- [PROBLEM STATEMENT] Gather each line containing the string "icons" from these entries.

□ □ □ □

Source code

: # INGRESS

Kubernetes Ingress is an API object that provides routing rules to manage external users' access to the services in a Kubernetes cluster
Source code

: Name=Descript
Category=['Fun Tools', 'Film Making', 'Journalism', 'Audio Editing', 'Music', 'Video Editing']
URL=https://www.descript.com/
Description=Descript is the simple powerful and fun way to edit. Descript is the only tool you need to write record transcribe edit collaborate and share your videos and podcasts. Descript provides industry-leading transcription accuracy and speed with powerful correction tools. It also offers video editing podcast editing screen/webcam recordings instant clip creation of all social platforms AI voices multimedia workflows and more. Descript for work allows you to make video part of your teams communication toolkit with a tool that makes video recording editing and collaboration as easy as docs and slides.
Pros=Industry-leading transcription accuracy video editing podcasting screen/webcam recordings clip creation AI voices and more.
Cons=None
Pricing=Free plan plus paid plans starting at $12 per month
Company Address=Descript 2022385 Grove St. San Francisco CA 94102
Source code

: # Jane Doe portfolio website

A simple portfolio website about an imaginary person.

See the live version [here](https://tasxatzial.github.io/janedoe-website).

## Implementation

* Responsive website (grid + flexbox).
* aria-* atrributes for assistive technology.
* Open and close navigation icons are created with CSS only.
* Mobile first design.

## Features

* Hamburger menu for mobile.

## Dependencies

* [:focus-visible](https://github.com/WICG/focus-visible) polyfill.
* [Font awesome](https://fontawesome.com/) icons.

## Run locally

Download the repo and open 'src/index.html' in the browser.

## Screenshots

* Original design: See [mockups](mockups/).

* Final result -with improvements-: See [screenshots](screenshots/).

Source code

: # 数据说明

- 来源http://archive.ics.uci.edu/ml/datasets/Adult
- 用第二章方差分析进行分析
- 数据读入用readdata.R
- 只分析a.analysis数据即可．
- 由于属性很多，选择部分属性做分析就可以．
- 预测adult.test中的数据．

□ □ □ □

- [RESULT BELOW]
* Open and close navigation icons are created with CSS only.
* [Font awesome](https://fontawesome.com/) icons.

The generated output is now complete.